(Text pulled from each page)
━━━━━━━━━━━━━━━━━━━━
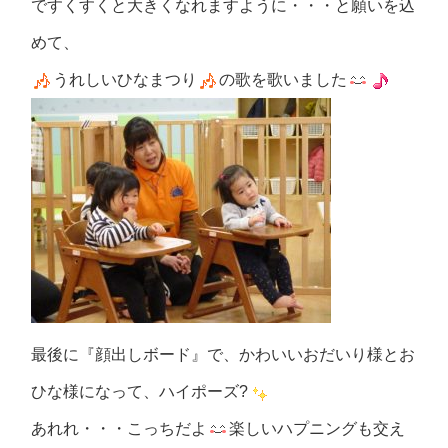
ですくすくと大きくなれますように・・・と願いを込
めて、
うれしいひなまつり
の歌を歌いました
最後に『顔出しボード』で、かわいいおだいり様とお
ひな様になって、ハイポーズ?
あれれ・・・こっちだよ
楽しいハプニングも交え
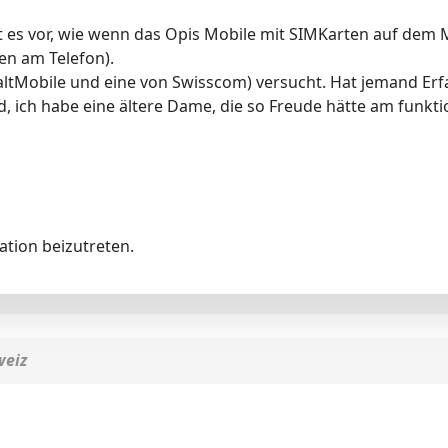
 es vor, wie wenn das Opis Mobile mit SIMKarten auf dem Mo
en am Telefon).
SaltMobile und eine von Swisscom) versucht. Hat jemand Er
d, ich habe eine ältere Dame, die so Freude hätte am funkt
tion beizutreten.
weiz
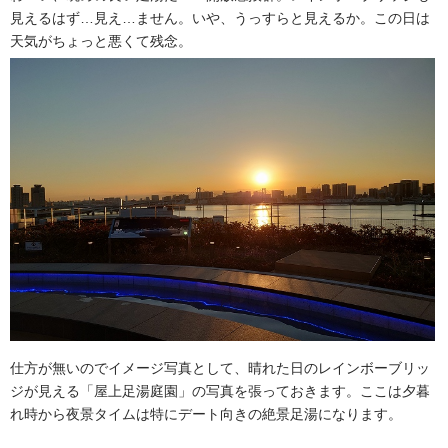
見えるはず…見え…ません。いや、うっすらと見えるか。この日は
天気がちょっと悪くて残念。
仕方が無いのでイメージ写真として、晴れた日のレインボーブリッ
ジが見える「屋上足湯庭園」の写真を張っておきます。ここは夕暮
れ時から夜景タイムは特にデート向きの絶景足湯になります。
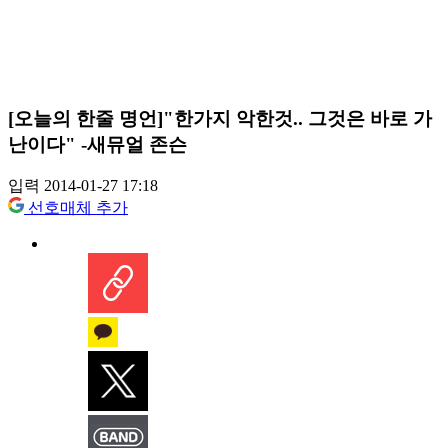
[오늘의 한줄 명언]"한가지 악한것.. 그것은 바로 가
난이다" -새뮤얼 존슨
입력 2014-01-27 17:18
선호매체 추가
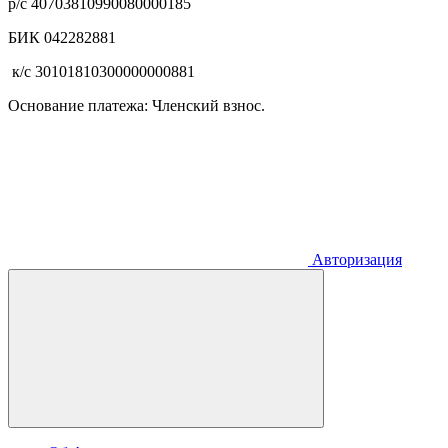
р/с 40703810990080000185
БИК 042282881
к/с 30101810300000000881
Основание платежа: Членский взнос.
Авторизация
━━━━━━━━━━━━━━━━━━━━
To do:
Return all of the lines above word for word, without the pictures.

Answer to the problem:
ですくすくと大きくなれますように・・・と願いを込
めて、
うれしいひなまつり
の歌を歌いました
最後に『顔出しボード』で、かわいいおだいり様とお
ひな様になって、ハイポーズ?
あれれ・・・こっちだよ
楽しいハプニングも交え
 es vor, wie wenn das Opis Mobile mit SIMKarten auf dem Mo
en am Telefon).
SaltMobile und eine von Swisscom) versucht. Hat jemand Er
d, ich habe eine ältere Dame, die so Freude hätte am funkt
tion beizutreten.
weiz
見えるはず…見え…ません。いや、うっすらと見えるか。この日は
天気がちょっと悪くて残念。
仕方が無いのでイメージ写真として、晴れた日のレインボーブリッ
ジが見える「屋上足湯庭園」の写真を張っておきます。ここは夕暮
れ時から夜景タイムは特にデート向きの絶景足湯になります。
[오늘의 한줄 명언]"한가지 악한것.. 그것은 바로 가
난이다" -새뮤얼 존슨
입력 2014-01-27 17:18
선호매체 추가
р/с 40703810990080000185
БИК 042282881
к/с 30101810300000000881
Основание платежа: Членский взнос.
Авторизация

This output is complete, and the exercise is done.